A Firenze nel 1928 era nato il Comitato Nazionale per le Tradizioni popolari, con l’intento di svolgere una larga azione culturale, dando un’organizzazione sistematica alle forze nazionali per un proficuo sviluppo degli studi di folklore in genere, e delle singole regioni, agevolando la raccolta di materiale documentario con unità di criteri e di metodi  scientifici. Sempre a Firenze, nel maggio del 1929, il re Vittorio Emanuele III aveva inaugurato il primo Congresso Nazionale organizzato dal Comitato, nel quale furono discussi problemi metodologici di notevole importanza.
Successivamente il Comitato era stato inglobato nel Centro di Alti Studi dell’Ente fascista di Cultura, sotto la presidenza di Carlo del Croix, per svolgere “una larga azione a beneficio della cultura italiana”, come annunciò “La Gazzetta
del Mezzogiorno” nell’articolo “Lo studio delle tradizioni popolari”. Il Comitato procedette all’organizzazione sistematica di tutte le forze nazionali: voleva raccogliere “in una sola famiglia” tutti gli studiosi italiani, affinché l’opera dei singoli venisse, per quanto possibile, facilitata e concorresse, in uno sviluppo armonico di attività, a un maggiore progresso degli studi delle Tradizioni Popolari in Italia.
Il Comitato nominò dei commissari regionali e fiduciari provinciali, per mantenere vivo il contatto con i numerosi studiosi di folklore sparsi “nei più remoti angoli d’Italia”.
L’iniziativa ebbe successo, perché quasi tutti gli studiosi di demoantropologia e di dialettologia dettero “un’entusiastica adesione”. La Puglia, che vantava un prezioso patrimonio di tradizioni popolari, non rimase estranea a questa rinascita di studi, e accolse con entusiasmo l’invito di Saverio La Sorsa a costituire un Comitato Regionale. Nella sede del Museo Storico di Bari convennero poeti dialettali, critici d’arte, folkloristi e studiosi di demopsicologia di varie parti della Puglia. Fra i fiduciari, sparsi nei centri pugliesi più ricchi di tradizioni popolari, troviamo Ester Loiodice e Alberto Perrone per Foggia, Luigi Schingo per San Severo, Tommaso Fiore per Altamura; Nicola Zingarelli per Cerignola, Consalvo di Taranto per Deliceto; Michele Vocino per San Nicandro Garganico; Michelantonio Fini e Alfredo Petrucci per Rodi Garganico.

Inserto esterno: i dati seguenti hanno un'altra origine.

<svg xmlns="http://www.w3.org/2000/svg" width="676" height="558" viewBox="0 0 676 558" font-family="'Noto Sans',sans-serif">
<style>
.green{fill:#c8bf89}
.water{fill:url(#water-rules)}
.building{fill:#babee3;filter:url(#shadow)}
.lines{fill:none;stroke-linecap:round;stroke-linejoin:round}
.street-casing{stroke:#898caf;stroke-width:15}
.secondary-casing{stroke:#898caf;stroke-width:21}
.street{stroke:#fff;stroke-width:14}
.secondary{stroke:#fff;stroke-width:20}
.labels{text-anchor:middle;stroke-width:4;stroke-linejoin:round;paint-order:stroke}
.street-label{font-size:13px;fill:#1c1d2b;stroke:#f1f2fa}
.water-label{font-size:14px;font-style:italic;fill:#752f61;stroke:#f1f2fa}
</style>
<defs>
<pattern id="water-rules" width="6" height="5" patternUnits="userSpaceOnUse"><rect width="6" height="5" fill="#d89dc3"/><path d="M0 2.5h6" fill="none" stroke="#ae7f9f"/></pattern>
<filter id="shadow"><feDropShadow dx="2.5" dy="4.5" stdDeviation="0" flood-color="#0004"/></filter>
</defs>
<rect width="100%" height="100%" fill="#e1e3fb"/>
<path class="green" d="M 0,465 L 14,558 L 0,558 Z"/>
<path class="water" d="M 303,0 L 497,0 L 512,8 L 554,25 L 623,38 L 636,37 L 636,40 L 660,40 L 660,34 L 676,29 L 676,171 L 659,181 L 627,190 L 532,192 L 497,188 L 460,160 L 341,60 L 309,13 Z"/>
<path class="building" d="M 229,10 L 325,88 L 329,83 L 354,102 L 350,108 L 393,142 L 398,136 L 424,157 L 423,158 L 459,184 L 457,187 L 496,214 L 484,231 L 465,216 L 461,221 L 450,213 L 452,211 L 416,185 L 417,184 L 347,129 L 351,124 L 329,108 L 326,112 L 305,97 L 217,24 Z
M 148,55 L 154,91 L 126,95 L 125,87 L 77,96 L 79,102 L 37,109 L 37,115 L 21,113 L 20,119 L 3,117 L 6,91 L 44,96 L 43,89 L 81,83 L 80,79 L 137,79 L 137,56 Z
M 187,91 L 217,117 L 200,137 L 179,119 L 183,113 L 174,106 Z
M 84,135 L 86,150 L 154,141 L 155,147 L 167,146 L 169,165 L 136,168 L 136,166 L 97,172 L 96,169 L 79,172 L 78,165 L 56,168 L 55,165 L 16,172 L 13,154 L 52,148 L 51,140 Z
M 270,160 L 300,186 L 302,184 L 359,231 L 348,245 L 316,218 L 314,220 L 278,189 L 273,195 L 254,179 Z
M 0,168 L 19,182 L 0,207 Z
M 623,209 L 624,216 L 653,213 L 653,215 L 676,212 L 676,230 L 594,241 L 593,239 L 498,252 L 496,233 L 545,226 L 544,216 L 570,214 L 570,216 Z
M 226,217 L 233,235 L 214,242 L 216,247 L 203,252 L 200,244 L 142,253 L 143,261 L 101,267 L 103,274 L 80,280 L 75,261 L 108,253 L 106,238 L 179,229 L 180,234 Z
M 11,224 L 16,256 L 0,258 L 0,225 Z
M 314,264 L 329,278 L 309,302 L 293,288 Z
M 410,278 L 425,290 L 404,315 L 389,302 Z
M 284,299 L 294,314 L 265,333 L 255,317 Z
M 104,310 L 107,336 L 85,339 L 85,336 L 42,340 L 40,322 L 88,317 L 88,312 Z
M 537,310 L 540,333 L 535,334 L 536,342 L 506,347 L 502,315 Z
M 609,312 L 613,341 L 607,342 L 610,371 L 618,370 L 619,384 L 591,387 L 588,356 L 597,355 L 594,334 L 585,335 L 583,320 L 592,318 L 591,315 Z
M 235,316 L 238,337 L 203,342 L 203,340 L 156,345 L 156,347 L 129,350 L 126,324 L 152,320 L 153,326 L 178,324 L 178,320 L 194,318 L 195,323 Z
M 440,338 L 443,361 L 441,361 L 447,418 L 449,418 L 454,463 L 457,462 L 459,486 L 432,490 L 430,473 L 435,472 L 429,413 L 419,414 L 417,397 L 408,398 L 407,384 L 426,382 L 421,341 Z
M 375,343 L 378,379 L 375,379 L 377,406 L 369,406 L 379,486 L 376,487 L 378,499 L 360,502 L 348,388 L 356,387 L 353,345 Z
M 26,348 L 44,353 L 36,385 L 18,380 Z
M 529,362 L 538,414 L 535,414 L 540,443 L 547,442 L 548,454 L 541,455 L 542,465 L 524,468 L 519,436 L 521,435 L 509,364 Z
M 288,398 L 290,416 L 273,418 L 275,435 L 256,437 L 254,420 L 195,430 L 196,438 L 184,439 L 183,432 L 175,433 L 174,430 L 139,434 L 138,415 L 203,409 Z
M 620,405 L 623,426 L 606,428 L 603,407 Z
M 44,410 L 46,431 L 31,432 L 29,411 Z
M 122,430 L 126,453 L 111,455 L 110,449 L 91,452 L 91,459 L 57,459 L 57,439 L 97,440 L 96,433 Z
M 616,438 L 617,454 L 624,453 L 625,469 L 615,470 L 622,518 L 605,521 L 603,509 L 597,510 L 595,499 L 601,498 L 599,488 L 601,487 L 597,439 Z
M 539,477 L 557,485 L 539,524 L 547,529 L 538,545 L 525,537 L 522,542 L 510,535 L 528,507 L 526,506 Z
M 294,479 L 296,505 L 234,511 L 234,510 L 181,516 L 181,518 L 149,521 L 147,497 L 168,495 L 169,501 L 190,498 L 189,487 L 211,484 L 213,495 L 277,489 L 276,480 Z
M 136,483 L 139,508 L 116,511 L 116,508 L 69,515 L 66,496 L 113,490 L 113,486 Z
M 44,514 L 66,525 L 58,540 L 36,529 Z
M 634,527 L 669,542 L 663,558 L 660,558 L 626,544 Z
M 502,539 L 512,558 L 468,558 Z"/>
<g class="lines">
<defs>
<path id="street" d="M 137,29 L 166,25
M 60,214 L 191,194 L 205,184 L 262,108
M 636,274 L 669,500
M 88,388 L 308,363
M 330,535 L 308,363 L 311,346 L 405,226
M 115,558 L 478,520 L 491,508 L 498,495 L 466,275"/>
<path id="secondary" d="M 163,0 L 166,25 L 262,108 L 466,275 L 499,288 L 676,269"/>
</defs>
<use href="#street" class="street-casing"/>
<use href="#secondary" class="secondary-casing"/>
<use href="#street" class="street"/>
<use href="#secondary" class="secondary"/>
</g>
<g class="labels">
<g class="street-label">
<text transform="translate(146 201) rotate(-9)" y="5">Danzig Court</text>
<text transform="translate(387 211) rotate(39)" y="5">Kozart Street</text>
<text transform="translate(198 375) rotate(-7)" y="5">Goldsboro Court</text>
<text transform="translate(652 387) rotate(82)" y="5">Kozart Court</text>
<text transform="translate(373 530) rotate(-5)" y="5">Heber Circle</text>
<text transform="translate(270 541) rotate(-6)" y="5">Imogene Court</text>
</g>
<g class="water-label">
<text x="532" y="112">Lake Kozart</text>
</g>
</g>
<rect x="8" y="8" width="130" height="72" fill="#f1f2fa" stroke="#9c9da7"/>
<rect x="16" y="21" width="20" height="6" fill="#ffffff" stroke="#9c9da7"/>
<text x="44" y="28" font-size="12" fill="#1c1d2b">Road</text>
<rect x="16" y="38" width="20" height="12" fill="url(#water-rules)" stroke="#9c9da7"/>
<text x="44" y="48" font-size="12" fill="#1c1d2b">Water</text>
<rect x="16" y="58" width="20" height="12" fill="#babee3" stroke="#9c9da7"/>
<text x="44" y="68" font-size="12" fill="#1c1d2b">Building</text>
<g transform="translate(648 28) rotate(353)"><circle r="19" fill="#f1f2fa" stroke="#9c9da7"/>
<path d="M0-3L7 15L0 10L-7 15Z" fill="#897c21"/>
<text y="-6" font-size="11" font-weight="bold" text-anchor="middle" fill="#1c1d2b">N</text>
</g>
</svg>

Il Comitato intendeva svolgere un’attiva opera di propaganda per formare una coscienza folkloristica pugliese, invitando gli studiosi e gli enti ad associarsi alla nobile istituzione, e a diffondere l’amore per lo studio delle tradizioni popolari. Oltre agli studiosi privati potevano aderire anche le associazioni culturali, gli Istituti, i circoli locali, le Scuole, le Biblioteche, i Musei, le Banche e i Consorzi Agrari.
Si raccomandò ai Direttori delle Biblioteche di Puglia di raccogliere, in speciali sezioni, tutti gli studi di folklore scritti da corregionali o da altri studiosi.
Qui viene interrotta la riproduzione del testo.